A word-for-word transcription of the data below is required.

+++ DATASET EXTRACT

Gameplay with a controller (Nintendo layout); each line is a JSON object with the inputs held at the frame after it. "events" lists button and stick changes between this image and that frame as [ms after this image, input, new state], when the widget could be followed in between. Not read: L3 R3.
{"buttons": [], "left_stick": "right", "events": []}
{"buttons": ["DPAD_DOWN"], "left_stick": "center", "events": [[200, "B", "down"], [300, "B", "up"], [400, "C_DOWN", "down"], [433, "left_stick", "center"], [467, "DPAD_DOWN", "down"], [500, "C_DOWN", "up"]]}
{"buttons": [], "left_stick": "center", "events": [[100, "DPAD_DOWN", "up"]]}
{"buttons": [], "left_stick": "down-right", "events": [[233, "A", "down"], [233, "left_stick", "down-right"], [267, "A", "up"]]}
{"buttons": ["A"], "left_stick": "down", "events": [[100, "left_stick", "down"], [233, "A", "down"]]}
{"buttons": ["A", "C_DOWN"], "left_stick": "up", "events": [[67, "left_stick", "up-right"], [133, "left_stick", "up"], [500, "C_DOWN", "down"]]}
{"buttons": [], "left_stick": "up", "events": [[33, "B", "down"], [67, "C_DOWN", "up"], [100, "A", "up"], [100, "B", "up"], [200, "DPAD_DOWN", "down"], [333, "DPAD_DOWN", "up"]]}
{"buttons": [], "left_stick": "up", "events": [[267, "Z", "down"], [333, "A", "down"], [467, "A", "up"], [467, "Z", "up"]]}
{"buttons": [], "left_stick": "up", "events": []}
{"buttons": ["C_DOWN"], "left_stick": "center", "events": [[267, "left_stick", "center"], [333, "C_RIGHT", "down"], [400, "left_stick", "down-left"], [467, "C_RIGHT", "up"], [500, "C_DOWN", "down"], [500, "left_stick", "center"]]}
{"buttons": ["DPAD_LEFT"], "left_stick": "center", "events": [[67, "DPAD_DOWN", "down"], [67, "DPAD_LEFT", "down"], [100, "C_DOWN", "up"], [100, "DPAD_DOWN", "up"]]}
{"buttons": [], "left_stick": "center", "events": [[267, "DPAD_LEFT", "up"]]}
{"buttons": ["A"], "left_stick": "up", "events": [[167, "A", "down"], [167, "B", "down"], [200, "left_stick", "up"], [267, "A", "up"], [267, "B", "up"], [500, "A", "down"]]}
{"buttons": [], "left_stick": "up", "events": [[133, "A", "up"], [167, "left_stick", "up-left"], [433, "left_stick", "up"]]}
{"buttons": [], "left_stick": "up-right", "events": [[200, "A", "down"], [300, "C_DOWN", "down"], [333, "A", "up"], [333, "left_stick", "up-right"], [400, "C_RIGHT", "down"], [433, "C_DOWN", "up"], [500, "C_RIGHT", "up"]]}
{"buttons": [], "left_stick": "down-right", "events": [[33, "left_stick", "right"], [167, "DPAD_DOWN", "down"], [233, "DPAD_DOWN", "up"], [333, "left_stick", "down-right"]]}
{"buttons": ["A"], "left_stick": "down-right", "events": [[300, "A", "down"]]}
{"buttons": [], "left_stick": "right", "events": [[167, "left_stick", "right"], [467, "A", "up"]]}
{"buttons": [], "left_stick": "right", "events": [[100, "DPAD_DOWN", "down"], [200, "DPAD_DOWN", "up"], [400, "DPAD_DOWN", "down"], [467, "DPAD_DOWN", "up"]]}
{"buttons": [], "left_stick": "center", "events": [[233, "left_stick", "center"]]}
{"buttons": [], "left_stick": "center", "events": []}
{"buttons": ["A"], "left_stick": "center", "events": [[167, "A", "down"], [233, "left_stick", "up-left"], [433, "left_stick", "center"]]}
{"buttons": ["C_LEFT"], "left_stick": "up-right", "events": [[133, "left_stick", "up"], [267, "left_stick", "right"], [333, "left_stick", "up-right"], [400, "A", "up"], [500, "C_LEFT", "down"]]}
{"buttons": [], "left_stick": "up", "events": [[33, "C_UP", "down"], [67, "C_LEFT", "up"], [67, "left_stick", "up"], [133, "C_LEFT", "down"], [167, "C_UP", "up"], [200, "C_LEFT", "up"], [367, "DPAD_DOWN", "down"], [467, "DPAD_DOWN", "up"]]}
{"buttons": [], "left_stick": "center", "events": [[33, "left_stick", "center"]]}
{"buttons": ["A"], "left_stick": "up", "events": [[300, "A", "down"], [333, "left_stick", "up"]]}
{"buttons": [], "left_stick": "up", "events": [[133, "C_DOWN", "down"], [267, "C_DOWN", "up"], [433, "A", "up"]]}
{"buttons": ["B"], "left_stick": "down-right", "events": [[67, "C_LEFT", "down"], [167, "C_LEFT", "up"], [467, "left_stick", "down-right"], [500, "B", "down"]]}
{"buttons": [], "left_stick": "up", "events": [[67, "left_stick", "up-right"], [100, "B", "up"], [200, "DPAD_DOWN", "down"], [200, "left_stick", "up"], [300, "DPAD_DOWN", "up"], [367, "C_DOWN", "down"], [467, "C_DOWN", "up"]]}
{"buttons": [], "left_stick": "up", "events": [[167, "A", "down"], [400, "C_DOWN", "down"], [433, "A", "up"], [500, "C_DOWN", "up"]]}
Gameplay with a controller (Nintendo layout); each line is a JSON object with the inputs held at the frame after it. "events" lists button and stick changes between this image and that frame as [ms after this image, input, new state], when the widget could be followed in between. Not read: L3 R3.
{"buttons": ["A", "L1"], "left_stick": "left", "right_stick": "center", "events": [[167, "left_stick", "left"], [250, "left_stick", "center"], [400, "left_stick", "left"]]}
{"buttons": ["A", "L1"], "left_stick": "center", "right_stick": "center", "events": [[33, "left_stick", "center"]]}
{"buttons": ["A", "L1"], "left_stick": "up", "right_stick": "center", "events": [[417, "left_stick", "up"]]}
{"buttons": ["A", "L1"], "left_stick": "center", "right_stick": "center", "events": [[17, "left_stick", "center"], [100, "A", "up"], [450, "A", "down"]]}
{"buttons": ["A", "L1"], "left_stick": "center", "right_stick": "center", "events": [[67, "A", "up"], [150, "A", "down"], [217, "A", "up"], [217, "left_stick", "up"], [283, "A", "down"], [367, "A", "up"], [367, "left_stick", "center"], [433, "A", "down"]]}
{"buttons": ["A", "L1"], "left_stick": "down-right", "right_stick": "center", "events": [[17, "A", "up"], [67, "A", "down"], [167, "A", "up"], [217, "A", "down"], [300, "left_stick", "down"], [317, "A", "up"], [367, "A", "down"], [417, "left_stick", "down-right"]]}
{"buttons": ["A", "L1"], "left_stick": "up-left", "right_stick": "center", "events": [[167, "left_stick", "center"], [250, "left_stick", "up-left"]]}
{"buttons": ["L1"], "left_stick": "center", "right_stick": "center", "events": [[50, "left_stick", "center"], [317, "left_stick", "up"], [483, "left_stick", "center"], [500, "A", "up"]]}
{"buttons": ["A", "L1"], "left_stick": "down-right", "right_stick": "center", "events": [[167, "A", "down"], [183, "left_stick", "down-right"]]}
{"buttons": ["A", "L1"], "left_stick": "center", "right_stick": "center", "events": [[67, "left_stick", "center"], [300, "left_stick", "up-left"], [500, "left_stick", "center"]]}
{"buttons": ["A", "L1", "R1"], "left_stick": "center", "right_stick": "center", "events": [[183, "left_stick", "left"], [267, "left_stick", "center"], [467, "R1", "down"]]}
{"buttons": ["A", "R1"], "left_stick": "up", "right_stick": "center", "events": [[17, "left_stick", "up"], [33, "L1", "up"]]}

++++++

• [RESPONSE TO THIS TASK]:
Gameplay with a controller (Nintendo layout); each line is a JSON object with the inputs held at the frame after it. "events" lists button and stick changes between this image and that frame as [ms after this image, input, new state], when the widget could be followed in between. Not read: L3 R3.
{"buttons": [], "left_stick": "right", "events": []}
{"buttons": ["DPAD_DOWN"], "left_stick": "center", "events": [[200, "B", "down"], [300, "B", "up"], [400, "C_DOWN", "down"], [433, "left_stick", "center"], [467, "DPAD_DOWN", "down"], [500, "C_DOWN", "up"]]}
{"buttons": [], "left_stick": "center", "events": [[100, "DPAD_DOWN", "up"]]}
{"buttons": [], "left_stick": "down-right", "events": [[233, "A", "down"], [233, "left_stick", "down-right"], [267, "A", "up"]]}
{"buttons": ["A"], "left_stick": "down", "events": [[100, "left_stick", "down"], [233, "A", "down"]]}
{"buttons": ["A", "C_DOWN"], "left_stick": "up", "events": [[67, "left_stick", "up-right"], [133, "left_stick", "up"], [500, "C_DOWN", "down"]]}
{"buttons": [], "left_stick": "up", "events": [[33, "B", "down"], [67, "C_DOWN", "up"], [100, "A", "up"], [100, "B", "up"], [200, "DPAD_DOWN", "down"], [333, "DPAD_DOWN", "up"]]}
{"buttons": [], "left_stick": "up", "events": [[267, "Z", "down"], [333, "A", "down"], [467, "A", "up"], [467, "Z", "up"]]}
{"buttons": [], "left_stick": "up", "events": []}
{"buttons": ["C_DOWN"], "left_stick": "center", "events": [[267, "left_stick", "center"], [333, "C_RIGHT", "down"], [400, "left_stick", "down-left"], [467, "C_RIGHT", "up"], [500, "C_DOWN", "down"], [500, "left_stick", "center"]]}
{"buttons": ["DPAD_LEFT"], "left_stick": "center", "events": [[67, "DPAD_DOWN", "down"], [67, "DPAD_LEFT", "down"], [100, "C_DOWN", "up"], [100, "DPAD_DOWN", "up"]]}
{"buttons": [], "left_stick": "center", "events": [[267, "DPAD_LEFT", "up"]]}
{"buttons": ["A"], "left_stick": "up", "events": [[167, "A", "down"], [167, "B", "down"], [200, "left_stick", "up"], [267, "A", "up"], [267, "B", "up"], [500, "A", "down"]]}
{"buttons": [], "left_stick": "up", "events": [[133, "A", "up"], [167, "left_stick", "up-left"], [433, "left_stick", "up"]]}
{"buttons": [], "left_stick": "up-right", "events": [[200, "A", "down"], [300, "C_DOWN", "down"], [333, "A", "up"], [333, "left_stick", "up-right"], [400, "C_RIGHT", "down"], [433, "C_DOWN", "up"], [500, "C_RIGHT", "up"]]}
{"buttons": [], "left_stick": "down-right", "events": [[33, "left_stick", "right"], [167, "DPAD_DOWN", "down"], [233, "DPAD_DOWN", "up"], [333, "left_stick", "down-right"]]}
{"buttons": ["A"], "left_stick": "down-right", "events": [[300, "A", "down"]]}
{"buttons": [], "left_stick": "right", "events": [[167, "left_stick", "right"], [467, "A", "up"]]}
{"buttons": [], "left_stick": "right", "events": [[100, "DPAD_DOWN", "down"], [200, "DPAD_DOWN", "up"], [400, "DPAD_DOWN", "down"], [467, "DPAD_DOWN", "up"]]}
{"buttons": [], "left_stick": "center", "events": [[233, "left_stick", "center"]]}
{"buttons": [], "left_stick": "center", "events": []}
{"buttons": ["A"], "left_stick": "center", "events": [[167, "A", "down"], [233, "left_stick", "up-left"], [433, "left_stick", "center"]]}
{"buttons": ["C_LEFT"], "left_stick": "up-right", "events": [[133, "left_stick", "up"], [267, "left_stick", "right"], [333, "left_stick", "up-right"], [400, "A", "up"], [500, "C_LEFT", "down"]]}
{"buttons": [], "left_stick": "up", "events": [[33, "C_UP", "down"], [67, "C_LEFT", "up"], [67, "left_stick", "up"], [133, "C_LEFT", "down"], [167, "C_UP", "up"], [200, "C_LEFT", "up"], [367, "DPAD_DOWN", "down"], [467, "DPAD_DOWN", "up"]]}
{"buttons": [], "left_stick": "center", "events": [[33, "left_stick", "center"]]}
{"buttons": ["A"], "left_stick": "up", "events": [[300, "A", "down"], [333, "left_stick", "up"]]}
{"buttons": [], "left_stick": "up", "events": [[133, "C_DOWN", "down"], [267, "C_DOWN", "up"], [433, "A", "up"]]}
{"buttons": ["B"], "left_stick": "down-right", "events": [[67, "C_LEFT", "down"], [167, "C_LEFT", "up"], [467, "left_stick", "down-right"], [500, "B", "down"]]}
{"buttons": [], "left_stick": "up", "events": [[67, "left_stick", "up-right"], [100, "B", "up"], [200, "DPAD_DOWN", "down"], [200, "left_stick", "up"], [300, "DPAD_DOWN", "up"], [367, "C_DOWN", "down"], [467, "C_DOWN", "up"]]}
{"buttons": [], "left_stick": "up", "events": [[167, "A", "down"], [400, "C_DOWN", "down"], [433, "A", "up"], [500, "C_DOWN", "up"]]}
Gameplay with a controller (Nintendo layout); each line is a JSON object with the inputs held at the frame after it. "events" lists button and stick changes between this image and that frame as [ms after this image, input, new state], when the widget could be followed in between. Not read: L3 R3.
{"buttons": ["A", "L1"], "left_stick": "left", "right_stick": "center", "events": [[167, "left_stick", "left"], [250, "left_stick", "center"], [400, "left_stick", "left"]]}
{"buttons": ["A", "L1"], "left_stick": "center", "right_stick": "center", "events": [[33, "left_stick", "center"]]}
{"buttons": ["A", "L1"], "left_stick": "up", "right_stick": "center", "events": [[417, "left_stick", "up"]]}
{"buttons": ["A", "L1"], "left_stick": "center", "right_stick": "center", "events": [[17, "left_stick", "center"], [100, "A", "up"], [450, "A", "down"]]}
{"buttons": ["A", "L1"], "left_stick": "center", "right_stick": "center", "events": [[67, "A", "up"], [150, "A", "down"], [217, "A", "up"], [217, "left_stick", "up"], [283, "A", "down"], [367, "A", "up"], [367, "left_stick", "center"], [433, "A", "down"]]}
{"buttons": ["A", "L1"], "left_stick": "down-right", "right_stick": "center", "events": [[17, "A", "up"], [67, "A", "down"], [167, "A", "up"], [217, "A", "down"], [300, "left_stick", "down"], [317, "A", "up"], [367, "A", "down"], [417, "left_stick", "down-right"]]}
{"buttons": ["A", "L1"], "left_stick": "up-left", "right_stick": "center", "events": [[167, "left_stick", "center"], [250, "left_stick", "up-left"]]}
{"buttons": ["L1"], "left_stick": "center", "right_stick": "center", "events": [[50, "left_stick", "center"], [317, "left_stick", "up"], [483, "left_stick", "center"], [500, "A", "up"]]}
{"buttons": ["A", "L1"], "left_stick": "down-right", "right_stick": "center", "events": [[167, "A", "down"], [183, "left_stick", "down-right"]]}
{"buttons": ["A", "L1"], "left_stick": "center", "right_stick": "center", "events": [[67, "left_stick", "center"], [300, "left_stick", "up-left"], [500, "left_stick", "center"]]}
{"buttons": ["A", "L1", "R1"], "left_stick": "center", "right_stick": "center", "events": [[183, "left_stick", "left"], [267, "left_stick", "center"], [467, "R1", "down"]]}
{"buttons": ["A", "R1"], "left_stick": "up", "right_stick": "center", "events": [[17, "left_stick", "up"], [33, "L1", "up"]]}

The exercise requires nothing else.